## Document section:
============================================================

It’s one of the most treasured stories in the history of sports in America. And rightly so.
Jesse Owens, the sharecropper’s son, outshines all other track and field performers in the 1936 Olympic games. He takes home four gold medals, vanquishes all the evil competitors from Nazi Germany and the allegedly superior Aryan race. He so embarrasses the evil host, Adolf Hitler, that the dictator and soon-to-be mass murderer flees from his trackside throne so that he will not have to congratulate the dark-skinned American. The people of Germany share their Führer’s disdain and are full-throated in their jeers and condemnation of the man who defeats their beloved favorite, Lutz Long. Owens returns home to the welcoming arms of a grateful nation that adopts him as its new hero.
There’s truth to that story. But it’s not the whole truth, not the whole story. Jesse Owens deserves his niche in America’s athletic pantheon. He was the best trackman of his time, and he did win those four golds. Hitler did not greet him personally, as he had many other winners. But it didn’t happen in quite the way it’s been passed down. The history has been re-written, or at least has been highly selective, to airbrush out the parts that may be embarrassing to certain people of high official stature.
“Nazi Games: The Olympics of 1936” by David Clay Large, is a full chronicle of the 1936 Olympics – its planning, execution, and aftermath. The book is excellent, granularly detailed history of an event that was one of the most masterful exercises in propaganda that the world has ever seen. The 1936 Olympics was an evil regime at its deceitful best.

============================================================

## What is required:
Answer these questions about the 1936 Olympics text above:
1. How many gold medals did Jesse Owens win at the 1936 games?
2. In the familiar telling of the story, which German favorite did Owens defeat?
3. Who wrote "Nazi Games: The Olympics of 1936"?

============================================================

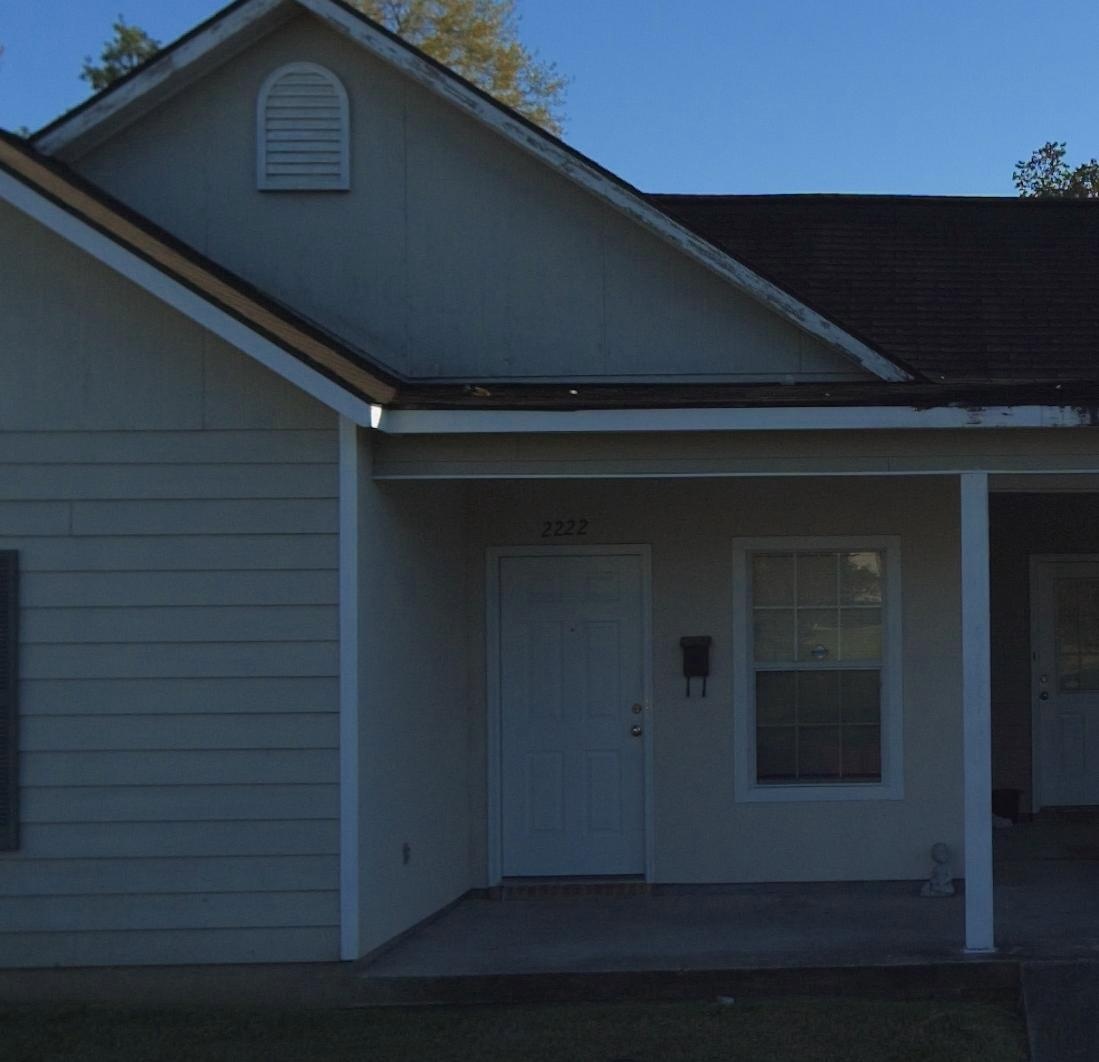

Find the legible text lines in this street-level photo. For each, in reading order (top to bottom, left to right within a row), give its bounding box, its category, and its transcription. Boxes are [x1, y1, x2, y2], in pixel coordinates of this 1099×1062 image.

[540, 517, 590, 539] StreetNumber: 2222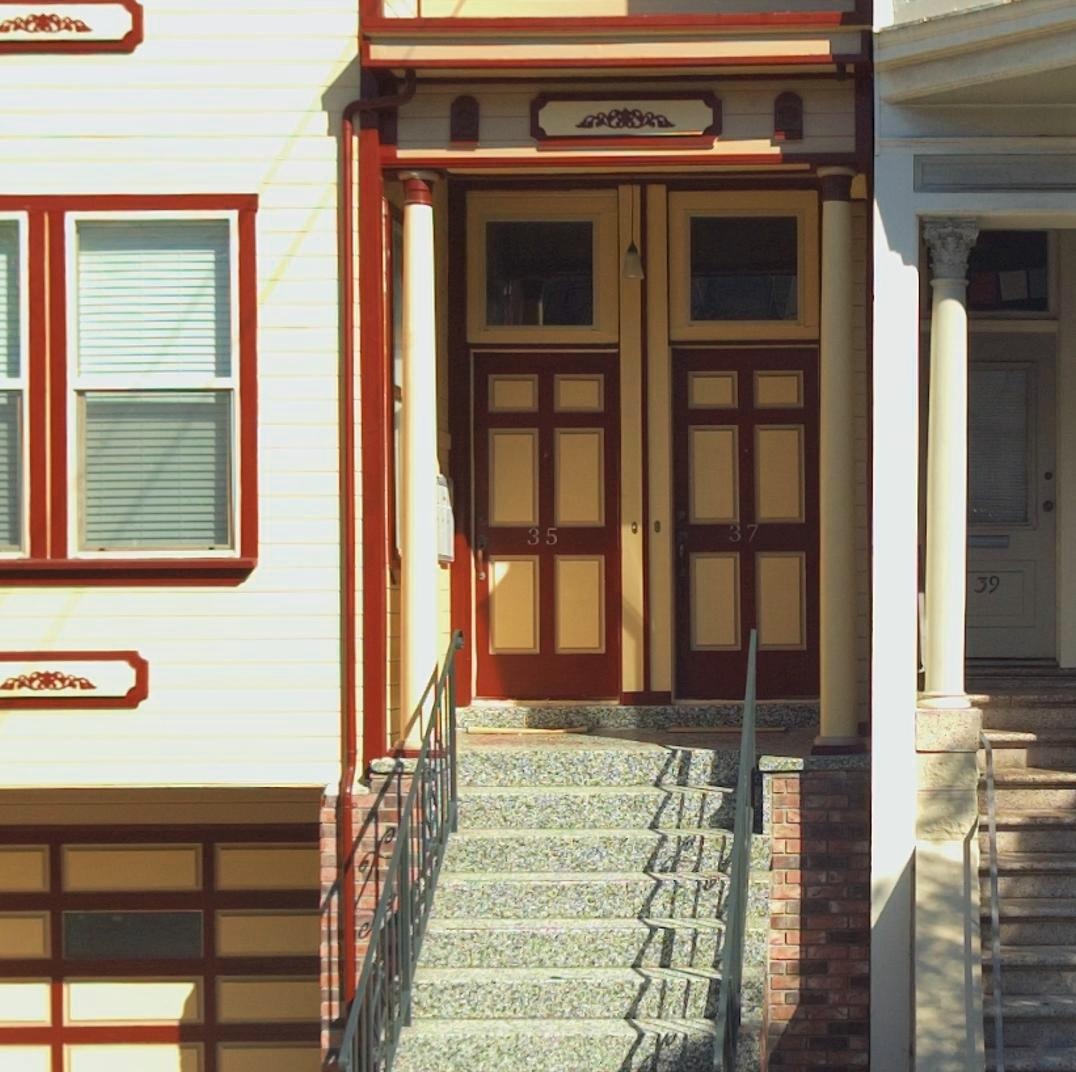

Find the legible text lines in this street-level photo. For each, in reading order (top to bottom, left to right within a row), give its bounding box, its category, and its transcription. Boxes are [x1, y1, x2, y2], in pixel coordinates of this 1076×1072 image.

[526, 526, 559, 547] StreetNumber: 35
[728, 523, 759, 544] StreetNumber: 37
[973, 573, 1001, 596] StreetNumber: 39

============================================================

## Full answer:
1. Four.
2. Lutz Long.
3. David Clay Large.